以前に、米国に生活するアーミッシュ3)の血液を検査し、PAI-1遺伝子を欠損している者が多数存在していることを確認し、これらのPAI-1遺伝子欠損者が同遺伝子保有者比べて10年程度寿命が長いことを報告しました(Science Advances, 2017)。この事実は2017年11月21日のニューヨークタイムズの記事(November 11, 2021)でも紹介されました。今回、アーミッシュのヒトと同じPAI-1遺伝子の異常を有する遺伝子改変マウスを作製し、長期間飼育し寿命を測定したところ、PAI-1遺伝子欠損マウスの寿命(平均寿命は879日)は、正常のマウス(平均寿命が730日)に比べて20%程度長いことが示されました。

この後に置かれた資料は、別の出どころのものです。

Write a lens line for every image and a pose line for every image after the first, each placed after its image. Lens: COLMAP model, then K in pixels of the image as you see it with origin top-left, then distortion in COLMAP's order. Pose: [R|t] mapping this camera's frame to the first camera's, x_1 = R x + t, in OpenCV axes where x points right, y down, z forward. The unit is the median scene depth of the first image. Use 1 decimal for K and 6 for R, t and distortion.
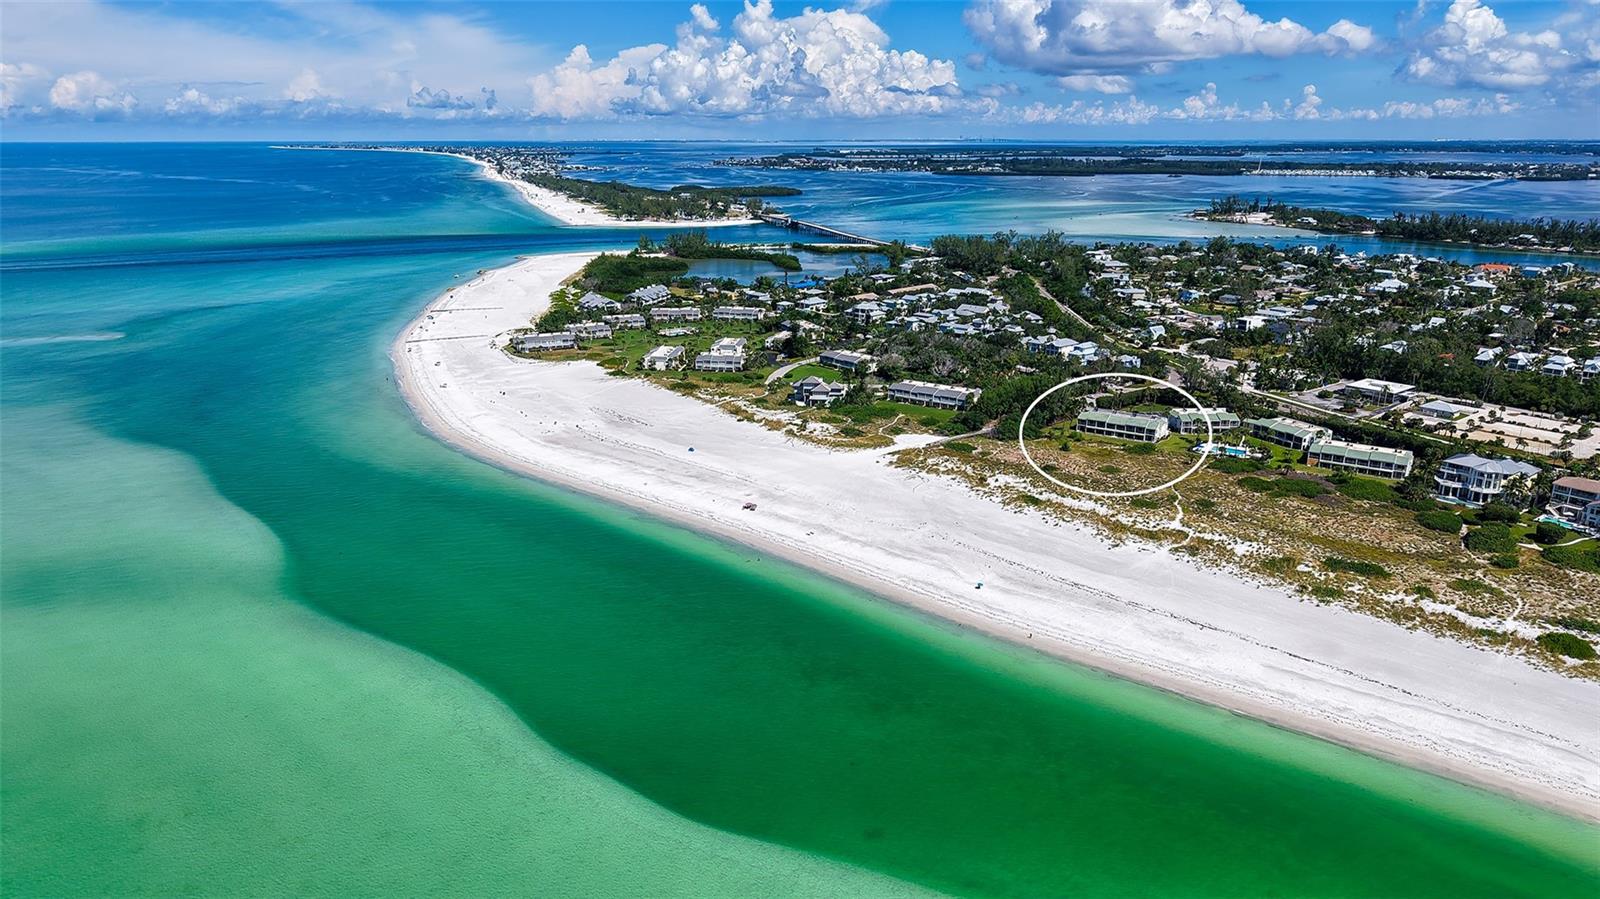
lens RADIAL K [[1074.8, 0, 797.5], [0, 1074.8, 452.2], [0, 0, 1]] dist [0.052654, -0.055233]
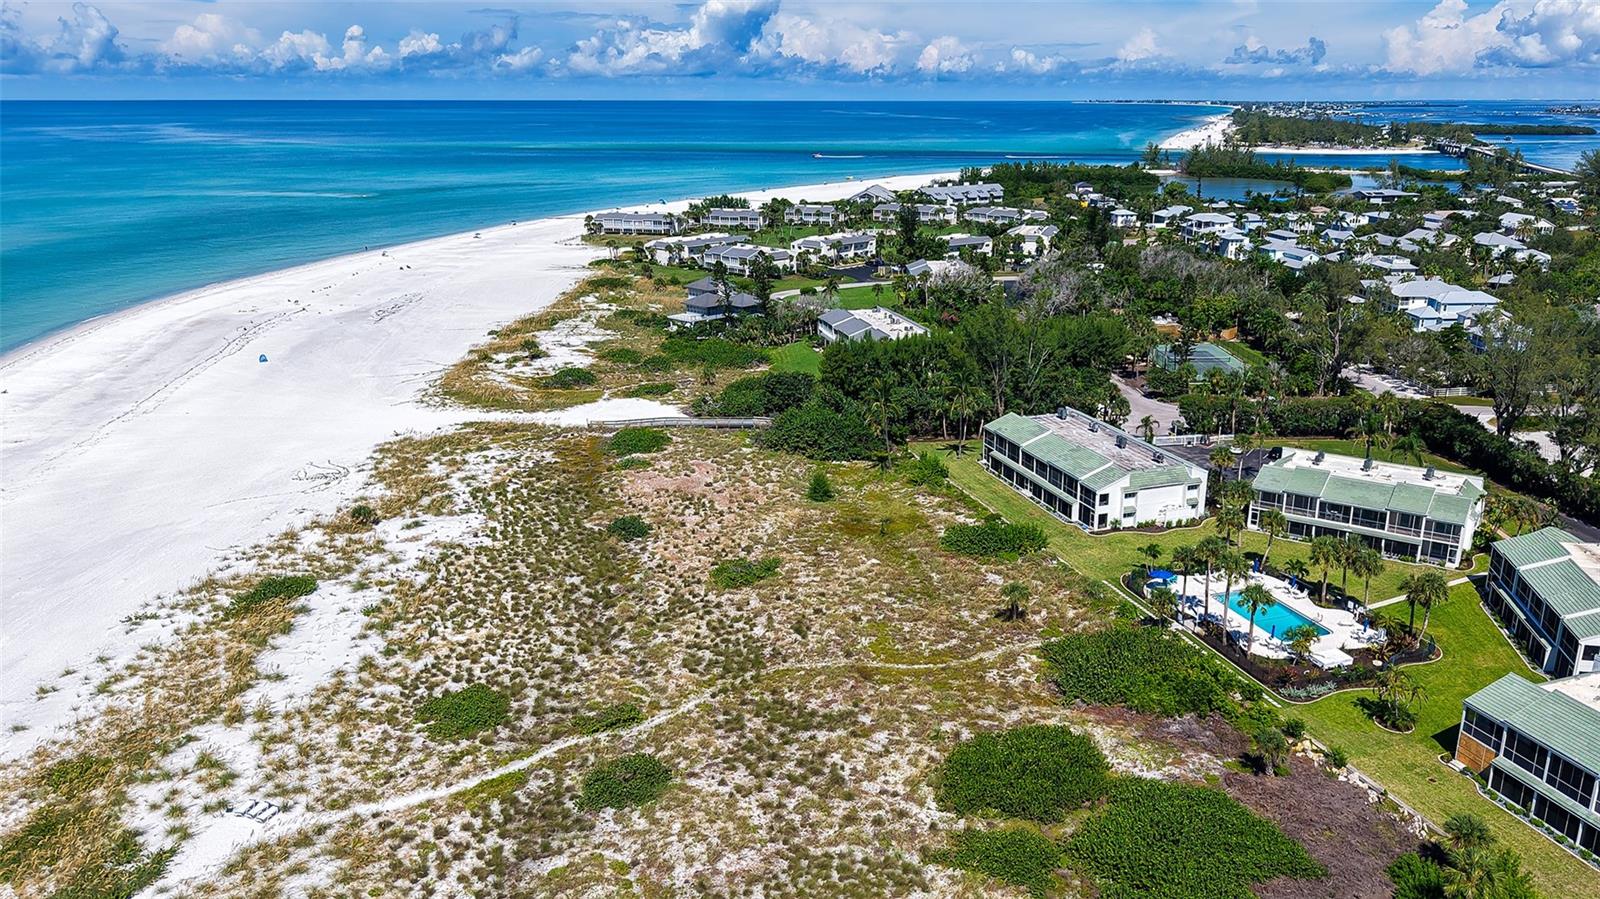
lens RADIAL K [[1184.5, 0, 883.9], [0, 1184.5, 447.5], [0, 0, 1]] dist [0.046317, -0.082886]
pose [[0.811264, 0.168368, -0.559914, 0.507221], [-0.169734, 0.984219, 0.050028, -0.043168], [0.559501, 0.054450, 0.827039, 0.739697]]
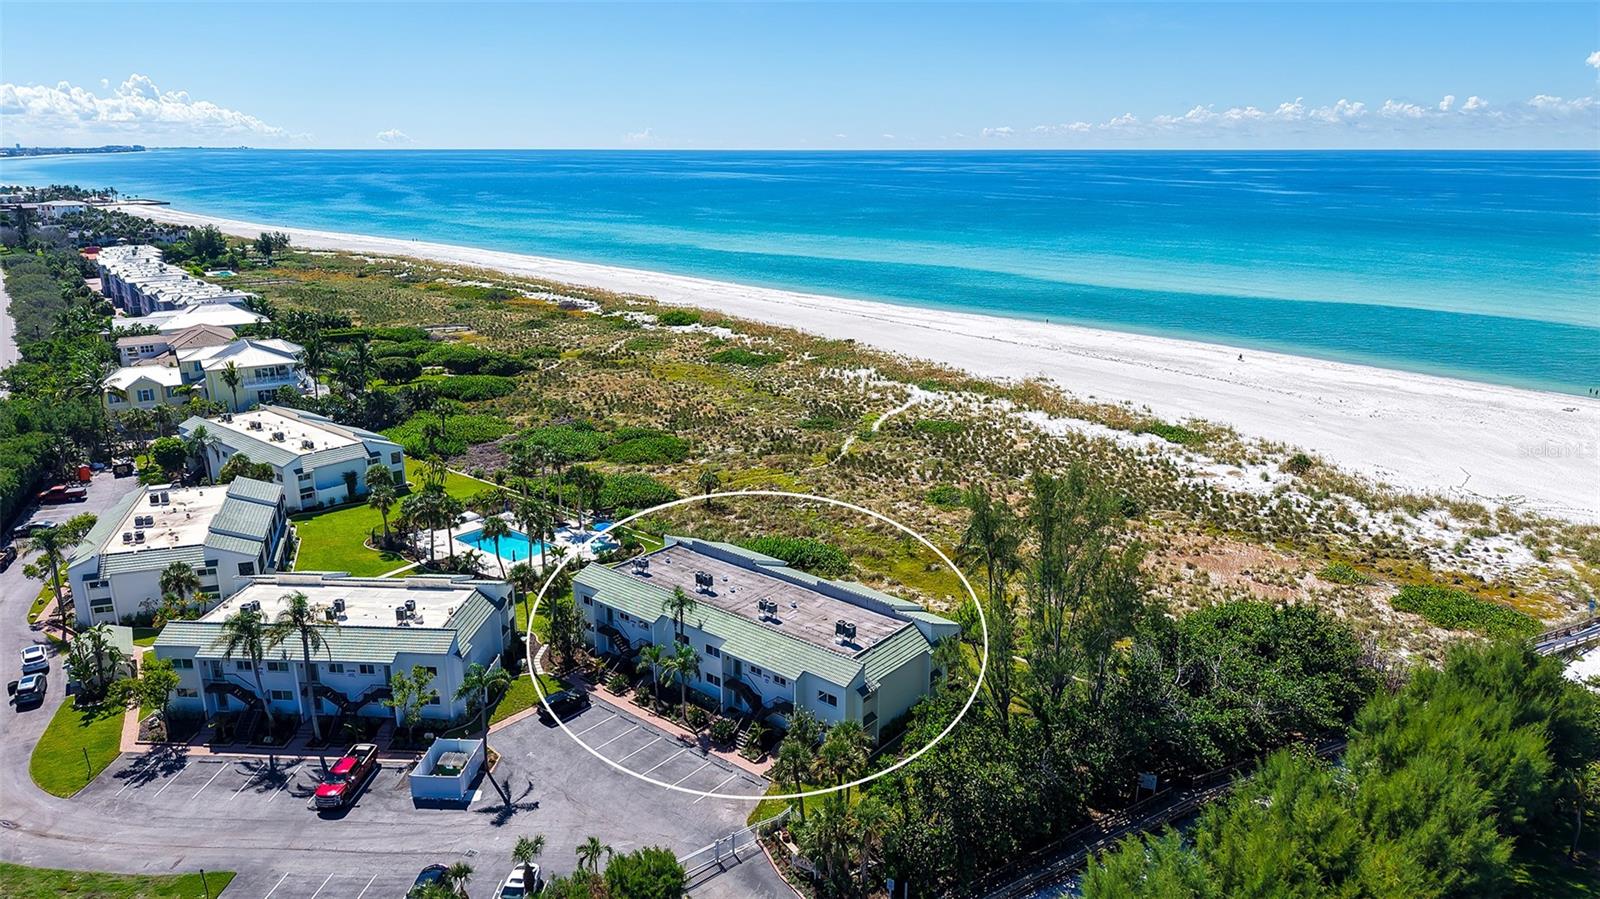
lens RADIAL K [[1057.2, 0, 805.3], [0, 1057.2, 468.9], [0, 0, 1]] dist [0.037084, -0.050177]
pose [[-0.992946, -0.039102, 0.111937, 0.298399], [0.028909, 0.835729, 0.548381, -0.186987], [-0.114991, 0.547748, -0.828703, 1.296399]]
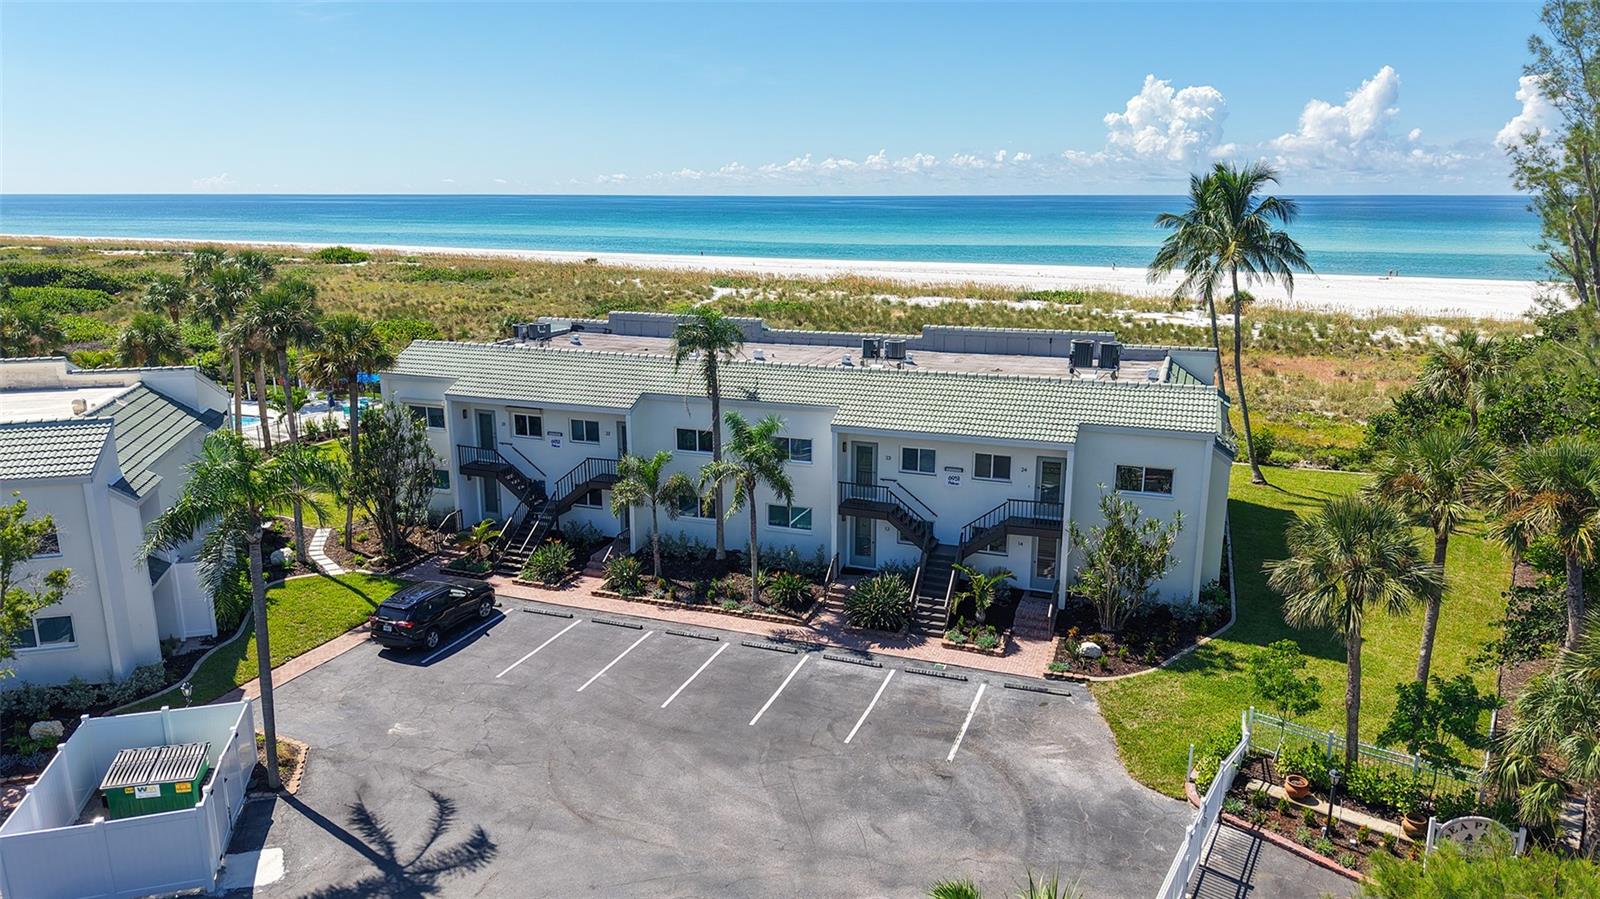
lens RADIAL K [[1057.2, 0, 805.3], [0, 1057.2, 468.9], [0, 0, 1]] dist [0.037084, -0.050177]
pose [[-0.973919, 0.045824, -0.222222, 0.359400], [-0.074733, 0.859960, 0.504860, -0.084528], [0.214236, 0.508300, -0.834106, 1.220274]]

正常のマウスおよびこの遺伝子改変マウスに、血管老化を促進する試薬(eNOS阻害薬4))を投与した場合の血管老化を、収縮期血圧(SBP: 末梢血管の硬化の指標)、脈波伝播速度(PWV; 動脈硬化の指標)、左室拡張能(E/e’: 心臓の柔軟性の指標)を指標として評価した結果、正常のマウスで見られた血管老化の誘発が、PAI-1産生の低い遺伝子改変マウスでは減弱されることを明らかにしました。逆に、PAI-1を高発現する遺伝子改変マウスでは、正常マウスに比べて、12週齢以上で加齢に伴う血管老化が有意に促進しました。
本研究ではさらに、eNOS阻害薬を用いた血管老化モデルを用いて当社PAI-1阻害薬RS5614の効果を解析しました。正常マウスに血管老化を促進する試薬(eNOS阻害薬)を4週間投与して血管老化症状 (SBPおよび PWVの増加)を誘導したのちに、当社PAI-1阻害薬RS5614をeNOS阻害薬とともにさらに6週間投与しました。その結果、RS5614は、eNOS阻害薬による血管老化の進展を抑制するだけでなく、RS5614投与前の血管老化症状よりもさらに症状を改善することが明らかになりました。この結果は、RS5614が一旦生じた血管老化を回復させる作用があることを示唆する新たな知見です。
「人は血管とともに老いる」といわれるように、加齢とともに血管が老化し、この血管の老化が健康寿命に大きく影響すると考えられます。現代の様々な生活習慣病(高血圧、糖尿病、慢性腎臓病、高脂血症)が血管老化を促進しています。当社PAI-1阻害薬RS5614が血管の老化を防止するだけでなく、回復させる作用もあることが示唆されたことはPAI-1阻害薬の抗加齢作用として極めて重要な知見です。
1)細胞老化随伴分泌現象(SASP)因子
細胞老化を起こした細胞が大量に分泌する炎症性サイトカイン、増殖因子などを総称して、細胞老化随伴分泌現象(SASP)因子といいます。PAI-1はその一つと考えられています。これらの因子は組織修復にかかわる一方で,炎症反応を促進するため慢性炎症の原因にもなると考えられています。
2)サルコペニア
加齢に伴い、筋肉の量が減少し、筋力が低下する状態のことです。
3)アーミッシュ
アメリカのキリスト教者共同体の一つです。疫学研究から、この人たちにはPAI-1遺伝子欠損者が多いことが明らかにされています。
4)eNOS阻害薬
eNOSは血管内皮細胞に存在し、血管の緊張や血小板凝集を調節する一酸化窒素(NO)を産生する酵素です。健康な心血管系にはeNOSは不可欠で、その阻害薬は血管老化を誘導します。本論文ではeNOS阻害薬としてL-NAMEという化合物を用いています。